_Saved data entries_:
******************************

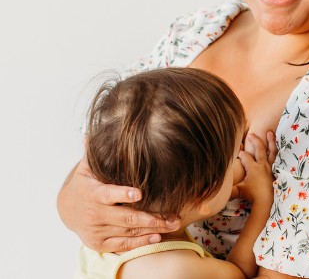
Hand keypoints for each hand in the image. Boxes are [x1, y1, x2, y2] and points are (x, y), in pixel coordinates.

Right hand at [57, 157, 179, 252]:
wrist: (68, 209)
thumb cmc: (85, 183)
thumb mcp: (87, 167)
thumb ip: (95, 152)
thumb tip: (95, 131)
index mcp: (91, 193)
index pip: (108, 194)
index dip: (123, 194)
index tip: (140, 193)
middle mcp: (94, 214)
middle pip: (125, 217)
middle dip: (150, 217)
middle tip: (172, 215)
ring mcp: (97, 231)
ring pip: (128, 232)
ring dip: (152, 229)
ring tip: (172, 224)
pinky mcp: (99, 243)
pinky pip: (122, 244)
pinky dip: (140, 243)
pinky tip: (157, 238)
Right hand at [234, 131, 276, 203]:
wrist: (267, 201)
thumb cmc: (253, 196)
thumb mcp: (238, 191)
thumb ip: (227, 190)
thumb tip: (214, 190)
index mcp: (253, 167)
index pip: (245, 156)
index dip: (240, 153)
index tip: (237, 151)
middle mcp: (262, 165)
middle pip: (259, 148)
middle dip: (254, 140)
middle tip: (250, 134)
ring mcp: (270, 167)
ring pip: (271, 150)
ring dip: (270, 141)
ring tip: (269, 132)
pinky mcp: (276, 170)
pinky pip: (277, 158)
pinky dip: (278, 151)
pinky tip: (279, 146)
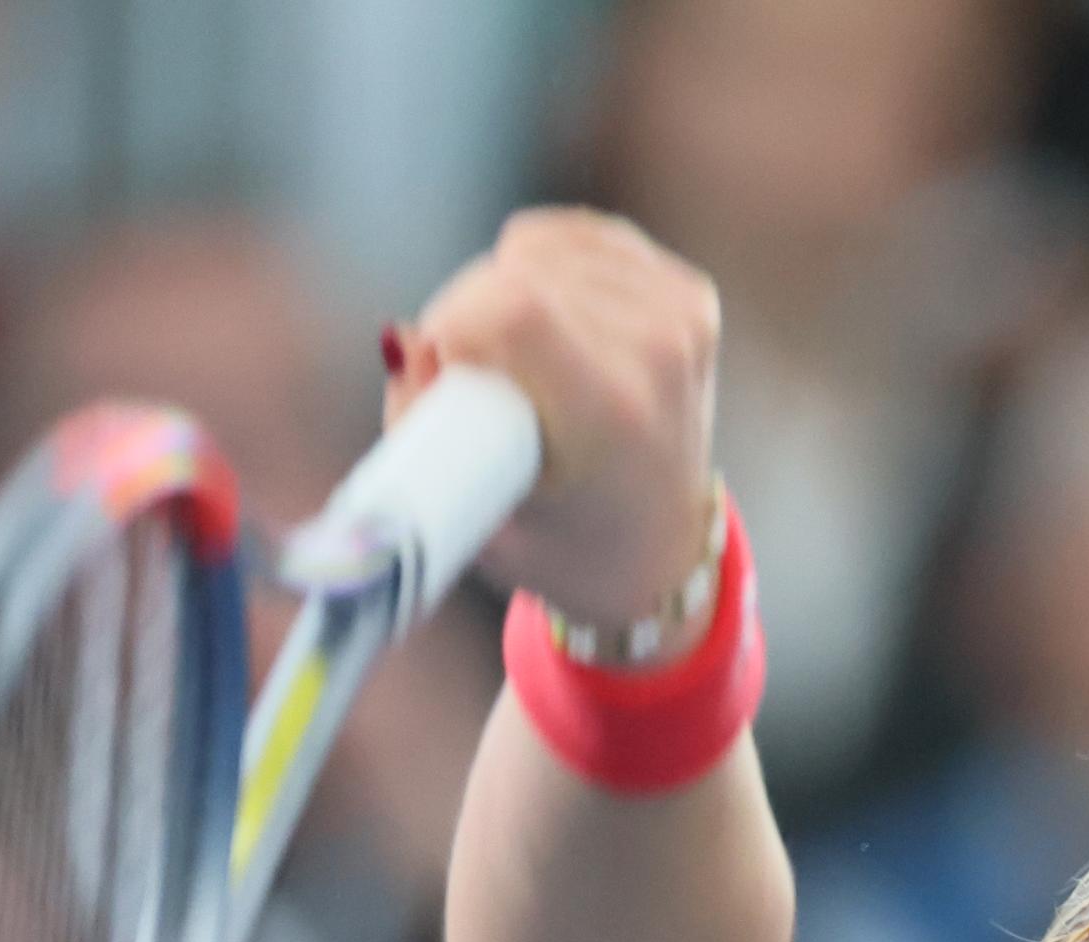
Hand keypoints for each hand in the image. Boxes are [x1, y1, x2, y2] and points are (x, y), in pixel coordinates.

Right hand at [384, 207, 720, 628]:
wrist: (660, 557)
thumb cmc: (562, 550)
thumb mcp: (479, 520)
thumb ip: (424, 433)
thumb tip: (400, 341)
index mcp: (614, 419)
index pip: (516, 310)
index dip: (453, 320)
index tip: (438, 370)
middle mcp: (659, 357)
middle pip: (519, 270)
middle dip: (466, 310)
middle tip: (467, 379)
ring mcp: (682, 319)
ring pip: (541, 246)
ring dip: (502, 288)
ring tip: (513, 363)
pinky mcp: (688, 293)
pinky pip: (576, 237)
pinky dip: (541, 266)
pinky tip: (544, 320)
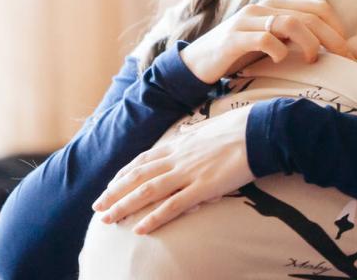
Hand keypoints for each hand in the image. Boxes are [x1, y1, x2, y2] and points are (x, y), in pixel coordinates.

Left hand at [91, 104, 254, 234]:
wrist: (259, 130)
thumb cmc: (241, 128)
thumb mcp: (210, 129)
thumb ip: (196, 139)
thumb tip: (190, 138)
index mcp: (180, 143)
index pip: (144, 160)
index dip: (124, 173)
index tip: (111, 184)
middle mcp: (179, 157)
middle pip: (138, 176)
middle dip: (115, 192)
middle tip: (97, 206)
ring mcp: (189, 172)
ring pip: (148, 191)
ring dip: (124, 206)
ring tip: (107, 219)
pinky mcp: (204, 187)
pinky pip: (173, 205)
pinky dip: (154, 218)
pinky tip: (140, 228)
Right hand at [181, 0, 350, 83]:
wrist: (197, 63)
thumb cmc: (239, 55)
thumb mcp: (271, 43)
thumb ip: (294, 40)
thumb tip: (329, 50)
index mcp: (275, 8)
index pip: (317, 9)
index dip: (337, 28)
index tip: (348, 51)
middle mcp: (263, 9)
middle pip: (309, 16)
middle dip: (332, 39)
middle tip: (344, 60)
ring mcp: (247, 22)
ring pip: (290, 22)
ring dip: (309, 43)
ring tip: (312, 60)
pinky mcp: (233, 39)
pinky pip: (263, 38)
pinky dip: (278, 50)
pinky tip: (280, 60)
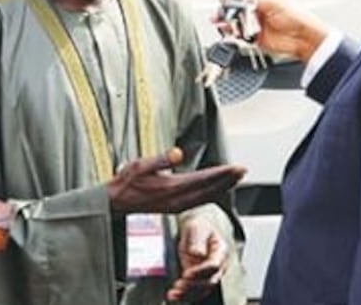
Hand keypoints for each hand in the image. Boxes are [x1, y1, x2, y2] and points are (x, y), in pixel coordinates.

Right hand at [106, 147, 245, 215]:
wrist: (117, 203)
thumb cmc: (128, 182)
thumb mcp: (140, 165)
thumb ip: (161, 159)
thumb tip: (178, 152)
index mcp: (172, 187)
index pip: (203, 179)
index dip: (221, 173)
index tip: (235, 168)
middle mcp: (178, 199)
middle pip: (209, 189)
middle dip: (227, 180)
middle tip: (243, 171)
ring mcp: (177, 205)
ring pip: (206, 196)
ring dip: (222, 187)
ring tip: (235, 179)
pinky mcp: (175, 208)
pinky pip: (199, 201)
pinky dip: (211, 194)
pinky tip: (217, 190)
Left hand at [167, 215, 226, 302]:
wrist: (196, 231)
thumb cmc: (199, 227)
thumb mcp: (197, 228)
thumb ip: (197, 240)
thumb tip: (198, 253)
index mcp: (220, 251)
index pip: (214, 265)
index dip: (200, 271)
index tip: (187, 273)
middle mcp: (217, 266)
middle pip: (209, 281)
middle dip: (193, 286)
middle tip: (178, 285)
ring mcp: (207, 274)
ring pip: (202, 290)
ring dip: (187, 294)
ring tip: (173, 295)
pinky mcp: (198, 279)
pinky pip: (194, 291)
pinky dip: (184, 296)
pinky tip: (173, 296)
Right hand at [217, 0, 328, 62]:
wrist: (304, 38)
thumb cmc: (297, 17)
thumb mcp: (274, 3)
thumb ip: (254, 1)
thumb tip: (239, 0)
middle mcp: (260, 9)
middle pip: (238, 6)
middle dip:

******************************

Copy the lines above exactly. Start with the line containing "index mcp: (91, 193)", end with the line containing "pinky mcp: (99, 243)", and include both.

index mcp: (91, 193)
index pip: (108, 194)
index dip: (123, 194)
index tip: (140, 193)
middle mcp: (94, 214)
middle pip: (125, 217)
middle dip: (150, 217)
middle tip: (172, 215)
ring mcp: (97, 231)
ring pip: (128, 232)
ring dip: (152, 229)
ring tip: (172, 224)
pinky mcp: (99, 243)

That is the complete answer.